If you’re riding for sheer pleasure, or for exercise, you don’t necessarily place that high a premium on output results, as measured in speed, distance or vertical climb. Instead, you may care more about the actual experience of riding your bike. In this case, you may be a candidate for a singlespeed bike.
Riding a singlespeed can help bring back the unfettered joy you experienced riding your bike as a child. You don’t realize how much mental energy you devote to shifting until you relinquish your derailers, and discover that a whole corner of your brain that was formerly wondering when to shift is now free to enjoy your surroundings and sensations.
Paradoxically, a singlespeed is, in another sense more efficient than a multispeed bike! While the single gear ratio will not be the “perfect” gear ratio for all conditions, in the conditions which fit the single gear, it is considerably more efficient mechanically than the drive train of a derailer bike.
A singlespeed bike dispenses with the weight of the derailers, shifters, cables, extra sprockets and longer chain.

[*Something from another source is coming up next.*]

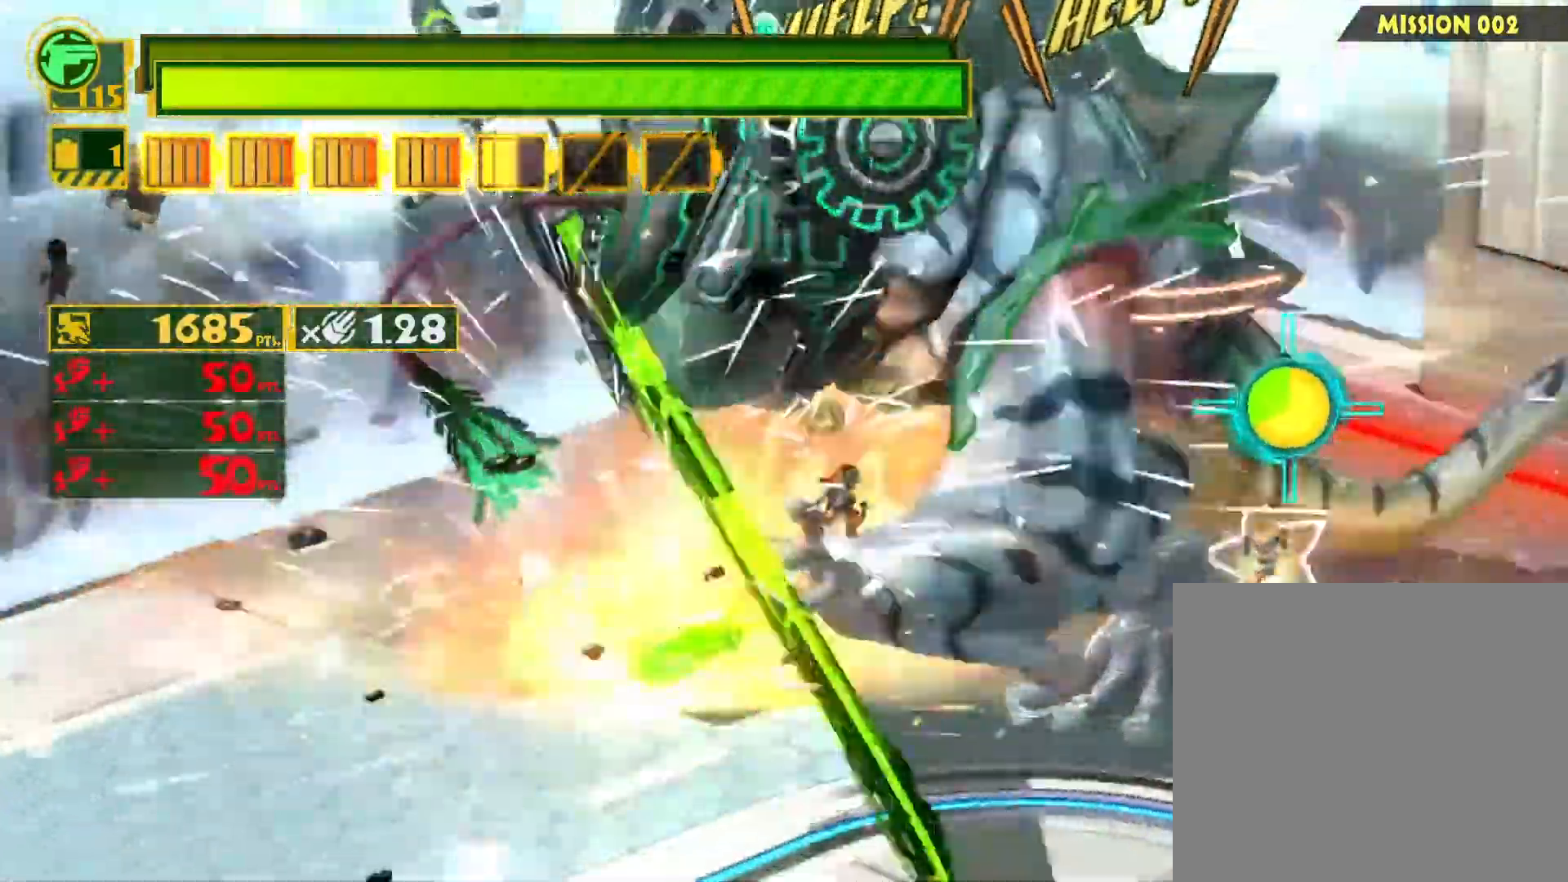
{"buttons": [], "left_stick": "up-right", "right_stick": "center", "events": [[33, "left_stick", "down-right"], [50, "SQUARE", "down"], [83, "left_stick", "down"], [250, "SQUARE", "up"], [267, "left_stick", "down-right"], [333, "SQUARE", "down"], [450, "left_stick", "up-right"], [483, "SQUARE", "up"]]}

In addition, a singlespeed gear train runs the chain in a perfectly straight line from sprocket to chainwheel, and avoids the serpentine wind through the pullies of a derailer. You can really feel the difference! A singlespeed is noticeably quicker and easier to pedal than a multispeed bike in the same gain ratio.

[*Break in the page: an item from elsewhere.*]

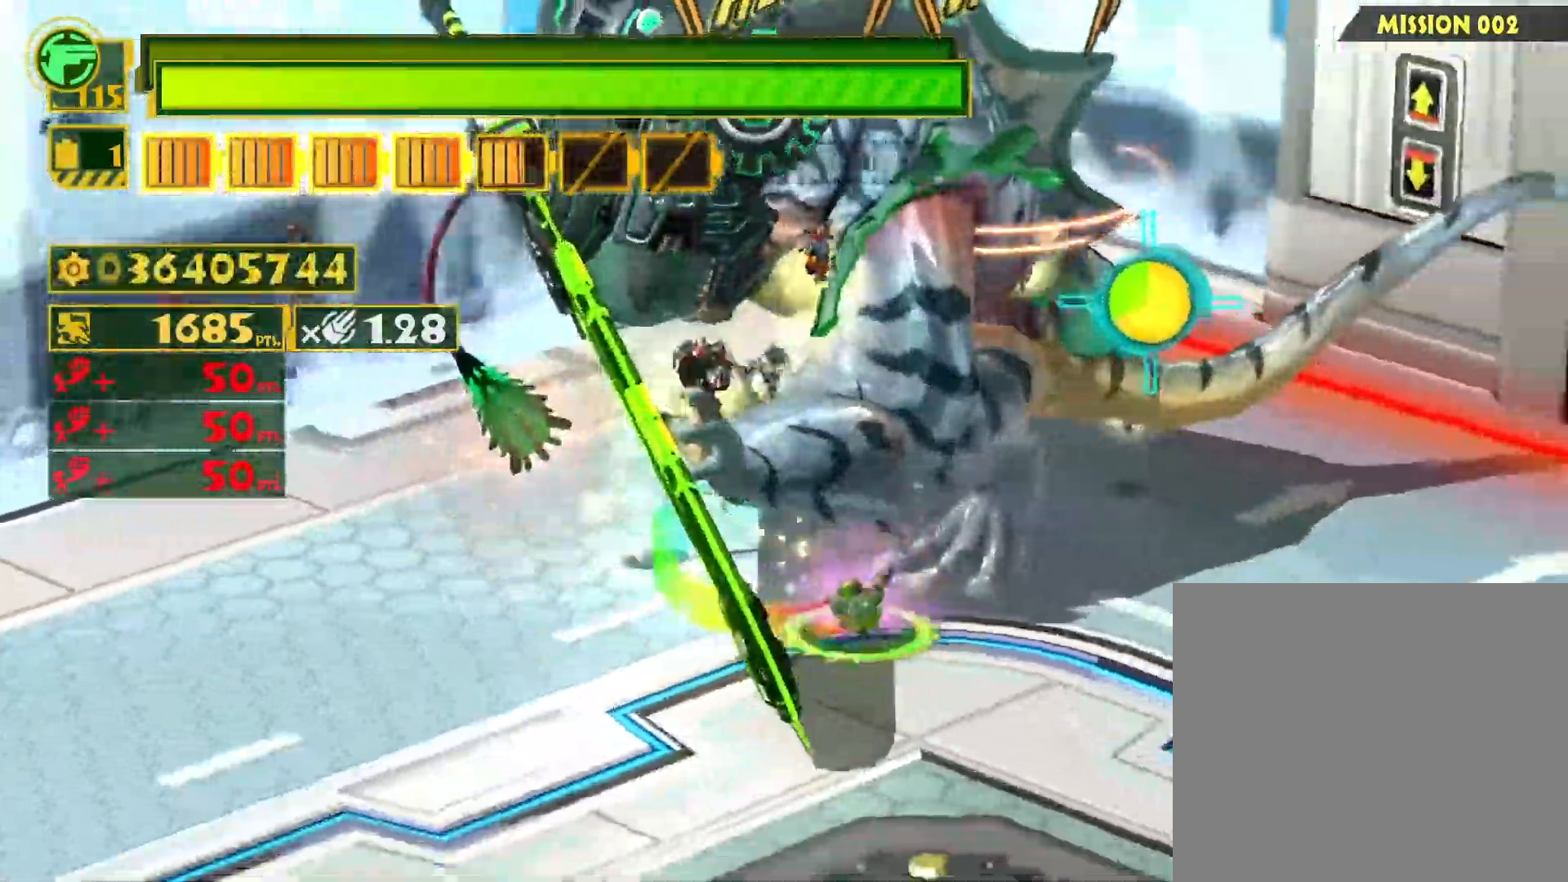
{"buttons": [], "left_stick": "down-right", "right_stick": "center", "events": [[33, "left_stick", "up"], [150, "SQUARE", "down"], [250, "SQUARE", "up"], [350, "CIRCLE", "down"], [367, "left_stick", "right"], [450, "CIRCLE", "up"], [500, "left_stick", "down-right"]]}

Singlespeed bikes are also considerably more sturdy and reliable than multispeed bikes. There’s no derailer to catch on the underbrush or to get overshifted into the spokes. The rear wheel itself is a lot stronger than one made with off-center (dished) spoking to make room for a whole bunch of sprockets on one side.
Singlespeed vs Fixed Gear
The one-speed revolution actually involves two different styles of bikes, singlespeeds and fixed gears. These are not the same thing, althogh they have much in common.A fixed gear bike differs in that it does not permit coasting; when the bike is rolling, the pedals will turn, just as with a child’s tricycle. To enjoy the one-speed experience to the max, a fixed gear is the best choice if you ride mostly on pavement. A fixed gear gives a degree of control and one-ness with the bike that is not equalled by a freewheeling bike.
This site also contains several articles dealing with Fixed Gear Bikes.
Fixed gear is not ideal for all circumstances, however. A fixed gear is not well suited for seriously hilly terrain, and, more importantly, is not good for technical mountain biking. A mountain biker in difficult terrain must be able to control when each pedal is down, to avoid striking a pedal on rocks, logs or other obstructions. Similarly, jumping over obstacles is much more difficult on a fixed gear. If your single gear is low enough for off-road climbing, it will be too low to spin on the descents.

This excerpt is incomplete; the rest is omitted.